Things to do:
[1] Please rewrite the part of the solvePnP forum thread starting at "I guess I shouldn’t" and ending at "for your sake.", using "script" in place of "program".
[2] What maximum iteration count does the camera calibration code in the solvePnP forum thread set in its termination criteria?
[3] Continue the solvePnP camera pose thread from its last line.

Provided text:
————————

Camera Pose based on solvepnp() weird results

Hey guys, currently I try to estimate the pose of my camera using solvpnp() with OpenCV. I printed the resulting tvec’s. Can anybody explain me why I obtain x=-5,80 and y=-5,02 ?

you could have just printed some random numbers. we can’t know how they happened.

what information would anyone require to be able to help you?

1 Like

I already have the intrinsic parameters for the camera. Then, with the intrinsic parameters, I use solvenpnp() to get the extrinsic parameters. Accordingly, the values I have printed out should not be random.

… and z ~13.5

they’re not random at all, but make sense in a 3d world, where (0,0,0) is the origin. this is the center of the tripod, in camera coords, right ?

please add your code and the intrinsics to your question

ps: maybe you could also try with an empty distortion vec and a synthetic camera mat derived from image size (for reference, and to rule out, that your intrinsics are the problem)

1 Like

I guess I shouldn’t have called them “random” but “arbitrary”… because you merely showed some output, that could have been produced by god knows what program, but you didn’t show that program.

stating that you called some API is NOT ENOUGH. I hope you realize that. for your sake.

you are expected to know by now that you have to make your issue reproducible. we don’t have magical crystal balls that see things you keep a secret from us.

these types of question absolutely require complete code and all data that’s required to reproduce the outputs you don’t like.

if you disagree with anything I just said, I’m very sorry but you want help and these things are the bare minimum to help you… and always remember this is free help. you are free to make this process significantly harder than it needs to be. don’t be surprised by the results then.

1 Like

Thank you very much for the answers. I will keep that in mind and implement your tips. Therefore, I have added the code below with which I have achieved the results which can be seen in the image. For the calibration of the camera, i used the following code:

import numpy as np
import cv2
import glob

#termination criteria
criteria = (cv2.TERM_CRITERIA_EPS + cv2.TERM_CRITERIA_MAX_ITER, 30, 0.001)

————————

Dataset:
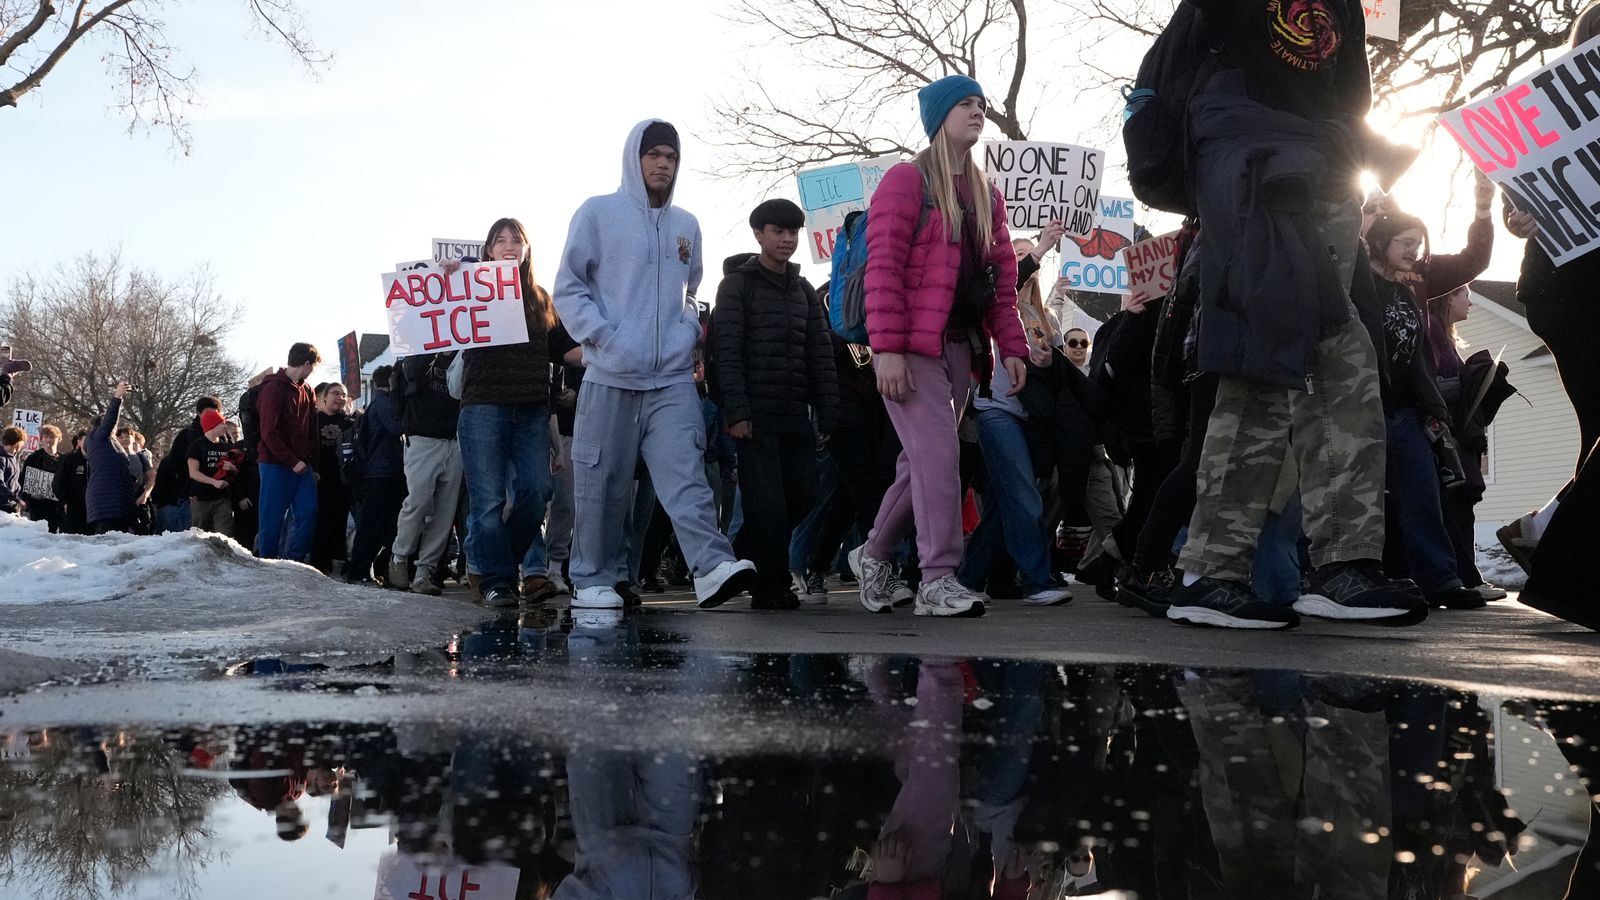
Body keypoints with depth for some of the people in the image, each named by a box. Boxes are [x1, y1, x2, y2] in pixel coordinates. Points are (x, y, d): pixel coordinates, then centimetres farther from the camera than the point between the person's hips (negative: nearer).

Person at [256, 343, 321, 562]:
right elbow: (269, 433, -14)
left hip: (301, 465, 7)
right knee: (272, 519, -2)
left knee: (309, 513, -1)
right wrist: (292, 461, -16)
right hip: (275, 464, -7)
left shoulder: (305, 391, 15)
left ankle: (294, 561, 8)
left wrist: (313, 464, 9)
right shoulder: (273, 388, -9)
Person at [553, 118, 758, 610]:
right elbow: (569, 288, 1)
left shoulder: (686, 225, 17)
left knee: (685, 475, -11)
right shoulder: (598, 212, 4)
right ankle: (594, 580, 12)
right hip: (610, 377, -2)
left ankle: (712, 567, -23)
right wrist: (604, 338, -12)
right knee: (602, 483, 2)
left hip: (674, 379, 3)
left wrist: (690, 328, 7)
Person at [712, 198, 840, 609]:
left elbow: (821, 356, 14)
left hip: (795, 414, 6)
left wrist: (829, 415, 5)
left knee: (801, 498, 2)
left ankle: (740, 562, 20)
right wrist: (736, 412, -17)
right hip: (756, 414, -6)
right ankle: (771, 587, 2)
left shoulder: (803, 290, 18)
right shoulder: (738, 284, 1)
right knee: (767, 503, -8)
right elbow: (726, 352, -8)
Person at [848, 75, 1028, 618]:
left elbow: (1003, 277, 18)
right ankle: (938, 579, -10)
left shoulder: (986, 195, 19)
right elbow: (883, 267, -10)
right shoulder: (907, 180, -2)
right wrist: (887, 349, -18)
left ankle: (874, 554, 26)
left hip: (960, 348, 7)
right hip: (912, 349, -7)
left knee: (923, 461, 9)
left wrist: (1010, 346, 7)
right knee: (939, 455, -15)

————————

Answers given:
[1]
I guess I shouldn’t have called them “random” but “arbitrary”… because you merely showed some output, that could have been produced by god knows what script, but you didn’t show that script.

stating that you called some API is NOT ENOUGH. I hope you realize that. for your sake.

[2] 30

[3]
#prepare object points, like (0,0,0), (1,0,0), (2,0,0) …,(6,5,0)
a = 8
b = 5

objp = np.zeros((b*a,3), np.float32)
objp[:,:2] = np.mgrid[0:a,0:b].T.reshape(-1,2)

#Arrays to store object points and image points from all the images.
objpoints = # 3d point in real world space
imgpoints = # 2d points in image plane.

images = glob.glob(‘data1/*.jpg’)

for fname in images:
img = cv2.imread(fname)
gray = cv2.cvtColor(img,cv2.COLOR_BGR2GRAY)

#Find the chess board corners
ret, corners = cv2.findChessboardCorners(gray, (a,b), None)
print(fname, ret)

#If found, add object points, image points (after refining them)
if ret == True:
objpoints.append(objp)

   cv2.cornerSubPix(gray,corners,(11,11),(-1,-1),criteria)
   imgpoints.append(corners)

   #Draw and display the corners
   cv2.drawChessboardCorners(img, (a,b), corners, ret)
   cv2.imshow('img',img)

cv2.destroyAllWindows()
ret, mtx, dist, rvecs, tvecs = cv2.calibrateCamera(objpoints, imgpoints, gray.shape[::-1],None,None)
np.savez(‘c2.npz’, mtx=mtx, dist=dist, rvecs=rvecs, tvecs=tvecs)

mean_error = 0
tot_error = 0
for i in range(len(objpoints)):
imgpoints2, _ = cv2.projectPoints(objpoints[i], rvecs[i], tvecs[i], mtx, dist)
error = cv2.norm(imgpoints[i],imgpoints2, cv2.NORM_L2)/len(imgpoints2)
tot_error =tot_error+ error

print("total error: ", mean_error/len(objpoints))

As you can see i saved my results with np.savez.

Next, I used my saved intrinsic parameters to obtain the extrinsic parameters with solvepnp().

import cv2
import numpy as np
import cv2 as cv
import glob

#Load previously saved data
with np.load(‘c1.npz’) as X:
mtx, dist, _, _ = [X[i] for i in (‘mtx’,‘dist’,‘rvecs’,‘tvecs’)]
print(mtx)
print(dist)

def draw(img, corners, imgpts):

corner = tuple(corners[0].ravel())
img = cv.line(img, corner, tuple(imgpts[0].ravel()), (255,0,0), 5)
img = cv.line(img, corner, tuple(imgpts[1].ravel()), (0,255,0), 5)
img = cv.line(img, corner, tuple(imgpts[2].ravel()), (0,0,255), 5)
return img

criteria = (cv.TERM_CRITERIA_EPS + cv.TERM_CRITERIA_MAX_ITER, 30, 0.001)
objp = np.zeros((8*5,3), np.float32)
objp[:,:2] = np.mgrid[0:8,0:5].T.reshape(-1,2)
axis = np.float32([[3,0,0], [0,3,0], [0,0,-3]]).reshape(-1,3)
cap = cv2.VideoCapture(1)
while True:
ret, frame = cap.read()
if not ret:
break
img = np.copy(frame)
gray = cv.cvtColor(img,cv.COLOR_BGR2GRAY)
ret, corners = cv.findChessboardCorners(gray, (8,5),None)
if ret == True:
corners2 = cv.cornerSubPix(gray,corners,(11,11),(-1,-1),criteria)
#Find the rotation and translation vectors.
ret,rvecs, tvecs = cv.solvePnP(objp, corners2, mtx, dist)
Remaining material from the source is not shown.